Similar episodes have affected Nike, Primark, and Coca-Cola, among others. Lower international labor standards are hurting not just workers, but also companies’ bottom lines. Businesses that support room for civil society to raise issues of gross labor exploitation are pursuing an enlightened form of self-interest.

Environmental protection and sustainability

The increasing strain on the world’s resources is making it more difficult for companies to access raw materials and creating an unpredictable business environment. In addition to fundamental problems like pollution and ecological destruction, the fluctuating temperatures, rainfall patterns, and sea levels associated with long-term climate change can make multiyear planning for resource extraction and manufacturing all but impossible, affecting everything from forest products to hydroelectric power.

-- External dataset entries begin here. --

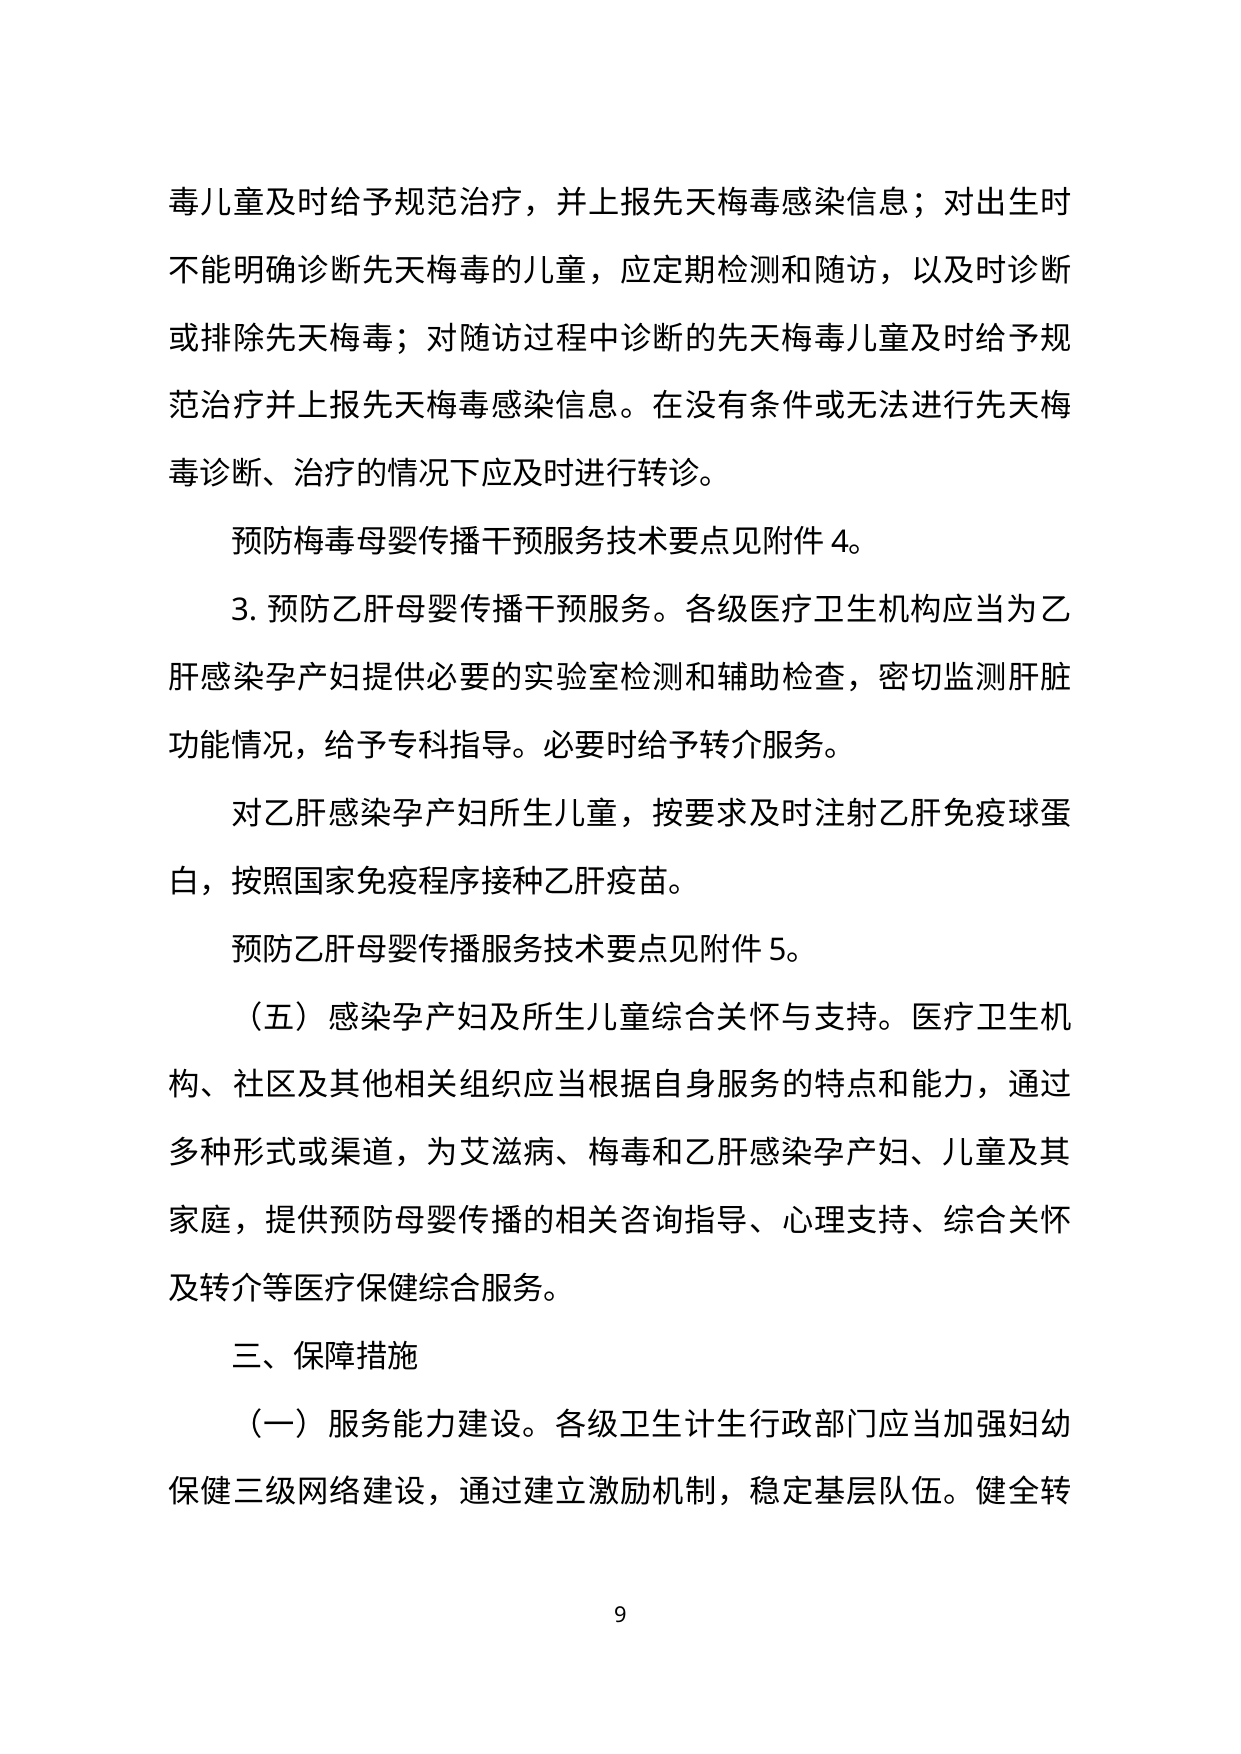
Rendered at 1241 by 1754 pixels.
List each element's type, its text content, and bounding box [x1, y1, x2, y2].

text 3. 预防乙肝母婴传播干预服务。各级医疗卫生机构应当为乙肝感染孕产妇提供必要的实验室检测和辅助检查，密切监测肝脏功能情况，给予专科指导。必要时给予转介服务。 [168, 584, 1072, 765]
text 对乙肝感染孕产妇所生儿童，按要求及时注射乙肝免疫球蛋白，按照国家免疫程序接种乙肝疫苗。 [168, 788, 1072, 901]
text 三、保障措施 [168, 1331, 1072, 1376]
text （五）感染孕产妇及所生儿童综合关怀与支持。医疗卫生机构、社区及其他相关组织应当根据自身服务的特点和能力，通过多种形式或渠道，为艾滋病、梅毒和乙肝感染孕产妇、儿童及其家庭，提供预防母婴传播的相关咨询指导、心理支持、综合关怀及转介等医疗保健综合服务。 [168, 992, 1072, 1308]
text 预防乙肝母婴传播服务技术要点见附件5。 [168, 924, 1072, 969]
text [168, 1399, 1072, 1512]
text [168, 177, 1072, 494]
text 预防梅毒母婴传播干预服务技术要点见附件4。 [168, 516, 1072, 562]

Environmental groups, when not restricted by their governments or nonstate actors, shine an important spotlight on regimes that refuse to maintain basic environmental standards. NGOs and prize-winning independent media have, for instance, uncovered overfishing and poaching as well as human trafficking in Southeast Asia’s fishing industry. Multinational corporations should openly encourage these efforts to expose violations. While the resulting controversy can create short-term volatility for some businesses, it also helps to improve enforcement and benefits the companies that maintain high standards. Any association with the promotion of sustainable practices can enhance a corporation’s reputation, making environmental advocates an important partner for multinationals. 

Partnering with civil society around the world can clearly be a boon to corporations headquartered in the United States and other leading democracies. Conversely, allowing civic groups to be stifled does significant harm. Given the global trend of increasing pressure on NGOs by autocratic regimes and illiberal democracies over the past decade, the multinational business sector should waste no time in coming to civil society’s defense.